El monte Fuji ocupó durante siglos un lugar central en la cultura de Japón como sitio de peregrinación, culto y veneración vinculado a la deidad Konohanasakuya-hime y a los santuarios Sengen. (Clive Rose/Getty Images)

Según Japan Experience, la montaña está ligada a antiguas prácticas de culto y purificación. Durante el período Edo, se expandió el movimiento Fuji-ko, integrado por devotos que promovían peregrinaciones y formas colectivas de veneración. En la tradición sintoísta, el Monte Fuji se asocia con la deidad Konohanasakuya-hime y con la red de santuarios Sengen que lo rodean.

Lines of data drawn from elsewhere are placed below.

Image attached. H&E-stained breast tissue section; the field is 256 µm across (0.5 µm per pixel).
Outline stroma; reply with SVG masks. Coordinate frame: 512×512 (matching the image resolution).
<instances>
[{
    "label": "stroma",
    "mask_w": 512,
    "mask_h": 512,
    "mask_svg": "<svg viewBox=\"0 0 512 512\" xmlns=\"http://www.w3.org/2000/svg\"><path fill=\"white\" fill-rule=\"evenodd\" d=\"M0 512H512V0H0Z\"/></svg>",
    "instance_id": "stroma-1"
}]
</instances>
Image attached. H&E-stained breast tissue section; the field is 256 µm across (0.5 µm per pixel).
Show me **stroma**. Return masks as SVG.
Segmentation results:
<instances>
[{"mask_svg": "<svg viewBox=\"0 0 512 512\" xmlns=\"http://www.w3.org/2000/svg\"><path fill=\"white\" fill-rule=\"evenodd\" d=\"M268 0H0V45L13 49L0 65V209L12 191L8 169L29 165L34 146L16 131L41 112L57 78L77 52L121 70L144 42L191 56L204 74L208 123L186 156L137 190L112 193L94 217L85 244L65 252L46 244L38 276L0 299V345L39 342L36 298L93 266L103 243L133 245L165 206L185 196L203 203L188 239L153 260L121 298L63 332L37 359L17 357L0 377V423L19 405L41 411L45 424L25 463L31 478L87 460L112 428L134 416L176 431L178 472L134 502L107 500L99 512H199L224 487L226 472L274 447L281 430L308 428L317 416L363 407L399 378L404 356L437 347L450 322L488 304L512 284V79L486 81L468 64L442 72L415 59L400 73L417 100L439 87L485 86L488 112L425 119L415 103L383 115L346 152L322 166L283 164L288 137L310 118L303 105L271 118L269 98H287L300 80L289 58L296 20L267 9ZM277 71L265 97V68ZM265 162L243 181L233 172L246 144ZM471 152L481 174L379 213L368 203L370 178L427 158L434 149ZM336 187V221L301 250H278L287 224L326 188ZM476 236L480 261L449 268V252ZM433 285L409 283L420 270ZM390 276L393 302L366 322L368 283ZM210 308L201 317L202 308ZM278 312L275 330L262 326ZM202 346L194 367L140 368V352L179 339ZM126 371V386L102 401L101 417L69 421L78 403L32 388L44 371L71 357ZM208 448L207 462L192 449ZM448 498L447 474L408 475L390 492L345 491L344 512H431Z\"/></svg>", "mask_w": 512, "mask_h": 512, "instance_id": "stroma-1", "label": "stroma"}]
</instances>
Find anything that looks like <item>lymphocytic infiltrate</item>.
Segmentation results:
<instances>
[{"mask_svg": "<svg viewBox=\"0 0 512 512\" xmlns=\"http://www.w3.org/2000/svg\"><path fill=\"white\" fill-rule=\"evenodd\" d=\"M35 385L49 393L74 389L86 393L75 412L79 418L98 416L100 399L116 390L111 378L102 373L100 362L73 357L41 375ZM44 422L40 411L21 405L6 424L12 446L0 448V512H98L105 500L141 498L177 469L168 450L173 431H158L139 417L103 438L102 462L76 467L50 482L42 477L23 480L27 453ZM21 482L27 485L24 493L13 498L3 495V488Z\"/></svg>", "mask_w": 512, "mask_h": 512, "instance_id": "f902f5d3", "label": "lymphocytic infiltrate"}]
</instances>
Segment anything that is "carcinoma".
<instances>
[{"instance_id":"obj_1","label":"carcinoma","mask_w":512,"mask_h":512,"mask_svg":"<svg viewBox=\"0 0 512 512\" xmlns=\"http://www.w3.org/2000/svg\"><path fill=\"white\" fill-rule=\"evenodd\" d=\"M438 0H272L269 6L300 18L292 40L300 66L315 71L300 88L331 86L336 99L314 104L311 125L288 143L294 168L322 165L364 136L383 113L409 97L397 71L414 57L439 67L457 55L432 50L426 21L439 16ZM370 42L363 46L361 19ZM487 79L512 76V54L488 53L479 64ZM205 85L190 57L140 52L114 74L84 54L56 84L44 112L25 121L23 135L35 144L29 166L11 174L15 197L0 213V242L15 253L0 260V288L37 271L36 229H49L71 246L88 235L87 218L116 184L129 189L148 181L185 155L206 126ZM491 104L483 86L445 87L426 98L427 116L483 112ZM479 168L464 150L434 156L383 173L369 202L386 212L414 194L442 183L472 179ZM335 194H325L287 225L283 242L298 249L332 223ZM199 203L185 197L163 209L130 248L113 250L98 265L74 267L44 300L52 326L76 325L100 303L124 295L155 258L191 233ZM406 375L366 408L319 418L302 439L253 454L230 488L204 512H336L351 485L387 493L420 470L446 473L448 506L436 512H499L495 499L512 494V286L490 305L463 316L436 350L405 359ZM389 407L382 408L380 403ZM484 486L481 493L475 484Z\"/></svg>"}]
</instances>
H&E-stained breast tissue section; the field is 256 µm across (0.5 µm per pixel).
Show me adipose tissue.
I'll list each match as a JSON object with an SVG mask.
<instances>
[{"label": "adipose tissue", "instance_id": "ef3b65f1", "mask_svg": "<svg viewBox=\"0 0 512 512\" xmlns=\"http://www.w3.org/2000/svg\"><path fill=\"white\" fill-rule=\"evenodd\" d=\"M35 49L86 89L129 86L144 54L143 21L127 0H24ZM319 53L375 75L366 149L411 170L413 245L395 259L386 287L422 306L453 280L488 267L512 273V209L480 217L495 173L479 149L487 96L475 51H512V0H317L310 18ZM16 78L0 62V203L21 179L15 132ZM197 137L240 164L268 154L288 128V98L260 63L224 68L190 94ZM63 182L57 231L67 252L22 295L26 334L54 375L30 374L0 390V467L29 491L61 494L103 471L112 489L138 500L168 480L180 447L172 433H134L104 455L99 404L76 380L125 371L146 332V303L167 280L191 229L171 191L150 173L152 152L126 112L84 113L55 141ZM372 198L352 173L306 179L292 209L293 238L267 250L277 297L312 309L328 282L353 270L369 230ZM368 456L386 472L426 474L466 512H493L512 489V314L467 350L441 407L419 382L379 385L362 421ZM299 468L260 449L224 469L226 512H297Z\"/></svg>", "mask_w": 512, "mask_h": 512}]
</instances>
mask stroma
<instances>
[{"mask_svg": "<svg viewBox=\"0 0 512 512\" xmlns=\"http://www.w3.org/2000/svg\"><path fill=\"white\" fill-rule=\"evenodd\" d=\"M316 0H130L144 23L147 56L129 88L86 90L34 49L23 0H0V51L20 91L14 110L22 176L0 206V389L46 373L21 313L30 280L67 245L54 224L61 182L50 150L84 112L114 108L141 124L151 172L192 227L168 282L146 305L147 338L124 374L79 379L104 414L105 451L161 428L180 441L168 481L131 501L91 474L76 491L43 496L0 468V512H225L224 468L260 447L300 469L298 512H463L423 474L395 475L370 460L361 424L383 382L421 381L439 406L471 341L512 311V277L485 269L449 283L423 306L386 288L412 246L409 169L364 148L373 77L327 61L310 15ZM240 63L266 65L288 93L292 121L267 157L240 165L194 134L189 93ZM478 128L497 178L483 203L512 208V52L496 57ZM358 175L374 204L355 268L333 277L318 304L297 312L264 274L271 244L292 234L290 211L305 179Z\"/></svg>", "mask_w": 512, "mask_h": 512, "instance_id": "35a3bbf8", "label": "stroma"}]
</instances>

El atractivo del Monte Fuji también reside en su entorno natural. La actividad volcánica dio origen a los Cinco Lagos de Fuji, además de cuevas, bosques y fuentes termales que hoy conforman uno de los corredores turísticos más visitados del centro de Japón.

La UNESCO declaró al monte Fuji Patrimonio Mundial en 2013 por su relevancia cultural, reforzada por su presencia en las estampas de Hokusai y Hiroshige y por atractivos como los Cinco Lagos de Fuji. (EFE/Franck Robichon/Archivo)

La Organización Nacional de Turismo de Japón indica que las erupciones contribuyeron a formar estos lagos y cavidades en la base de la montaña. Yamanaka, Kawaguchi, Sai, Shōji y Motosu son los cinco espejos de agua del sector norte. El lago Kawaguchi es uno de los puntos más populares para observar y fotografiar el volcán. A esto se suman áreas como Aokigahara y diversos circuitos de excursión desde Tokio.

La influencia del Monte Fuji en la pintura y la literatura japonesas ha cimentado su proyección internacional. Japan Experience destaca el impacto de las estampas de Katsushika Hokusai y Utagawa Hiroshige, mientras que la UNESCO lo declaró Patrimonio Mundial en 2013 por su relevancia cultural. Hoy, la montaña mantiene ese doble carácter de destino masivo y espacio sagrado, bajo una vigilancia constante sobre sus senderos, su entorno y su actividad volcánica.